The workaround was to reserve some variable storage space at all times, but this was made difficult due to the way some UEFI implementations do garbage collection - deleting variables wouldn't free the space. The workaround is to try to create a veritable that's larger than the reported free space in order to trigger garbage collection, but not all implementations will do garbage collection at runtime. So the kernel will check how much free space there is during early boot and try to create an oversized variable in order to trigger gc before it transitions to runtime mode. Last time I checked, Windows did nothing to stop you killing your system.

Computers are bad.

(source: I debugged this and wrote most of the remediation code)

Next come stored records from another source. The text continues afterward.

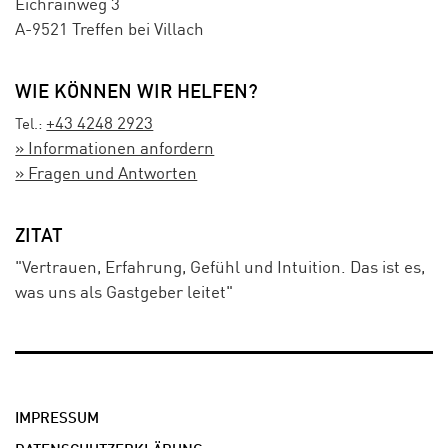
Eichrainweg 3
A-9521 Treffen bei Villach
WIE KÖNNEN WIR HELFEN?
+43 4248 2923
Tel.:
» Informationen anfordern
» Fragen und Antworten
ZITAT
"Vertrauen, Erfahrung, Gefühl und Intuition. Das ist es,
was uns als Gastgeber leitet"
IMPRESSUM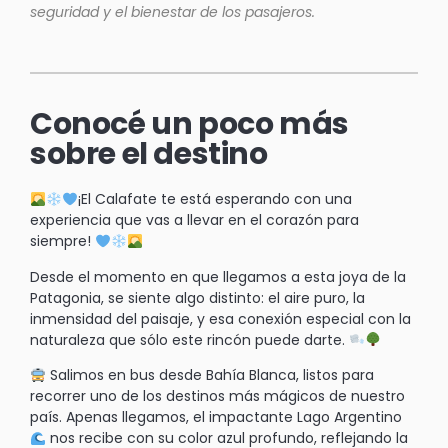
seguridad y el bienestar de los pasajeros.
Conocé un poco más
sobre el destino
¡El Calafate te está esperando con una
experiencia que vas a llevar en el corazón para
siempre!
Desde el momento en que llegamos a esta joya de la
Patagonia, se siente algo distinto: el aire puro, la
inmensidad del paisaje, y esa conexión especial con la
naturaleza que sólo este rincón puede darte.
Salimos en bus desde Bahía Blanca, listos para
recorrer uno de los destinos más mágicos de nuestro
país. Apenas llegamos, el impactante Lago Argentino
nos recibe con su color azul profundo, reflejando la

I love this comment, in part because it's totally outside my area of knowledge but I can still picture the battles and dead ends you must have worked through to make it stable.

Did you kill a lot of hardware figuring it out? What was the purpose of poking that caused the underlying issue?


I only killed one laptop in the end, the rest of the testing was done with VMs and a system that had a hardware EFI variable reset button. The issue that was triggering it on Samsungs was the driver that supported backlight control - it worked by writing a value to an address which triggered some system management mode code in the firmware, but that code only worked properly in BIOS mode. In EFI mode it generated machine check exceptions, which in turn caused the kernel to dump the backtrace to EFI variables.


> a system that had a hardware EFI variable reset button

Ooh, that sounds useful for hardware hackers. What was this?